### Exercise instructions
Below are some records: retype them all exactly, but not the pictures.

### Information shown
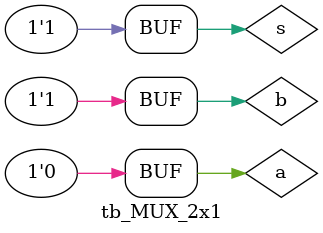
<source format=v>
`timescale 1ns / 1ps


module tb_MUX_2x1;

	// Inputs
	reg a;
	reg b;
	reg s;

	// Outputs
	wire y;

	// Instantiate the Unit Under Test (UUT)
	MUX_2x1 uut (
		.a(a), 
		.b(b), 
		.s(s), 
		.y(y)
	);

	initial begin
	a=0;
	#15 a=1'b1;
	#15 a=1'b0;
	#15 a=1'b1;
	#15 a=1'b0;
	#15 a=1'b1;
	#5  a=1'b0;
	end
	
	initial begin
	b=1;
	#10 b=1'b0;
	#10 b=1'b1;
	#10 b=1'b0;
	#10 b=1'b1;
	#10 b=1'b0;
	#10 b=1'b1;
	#10 b=1'b0;
	#10 b=1'b1;
	end
	
	initial begin
	s=1;
	#20 s=1'b0;
	#20 s=1'b1;
	#20 s=1'b0;
	#20 s=1'b1;
	//#5 s=1'b0;
	//#5 s=1'b1;
	end
	
      
endmodule






















</source>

### Result below
<source format=v>
`timescale 1ns / 1ps


module tb_MUX_2x1;

	// Inputs
	reg a;
	reg b;
	reg s;

	// Outputs
	wire y;

	// Instantiate the Unit Under Test (UUT)
	MUX_2x1 uut (
		.a(a), 
		.b(b), 
		.s(s), 
		.y(y)
	);

	initial begin
	a=0;
	#15 a=1'b1;
	#15 a=1'b0;
	#15 a=1'b1;
	#15 a=1'b0;
	#15 a=1'b1;
	#5  a=1'b0;
	end
	
	initial begin
	b=1;
	#10 b=1'b0;
	#10 b=1'b1;
	#10 b=1'b0;
	#10 b=1'b1;
	#10 b=1'b0;
	#10 b=1'b1;
	#10 b=1'b0;
	#10 b=1'b1;
	end
	
	initial begin
	s=1;
	#20 s=1'b0;
	#20 s=1'b1;
	#20 s=1'b0;
	#20 s=1'b1;
	//#5 s=1'b0;
	//#5 s=1'b1;
	end
	
      
endmodule






















</source>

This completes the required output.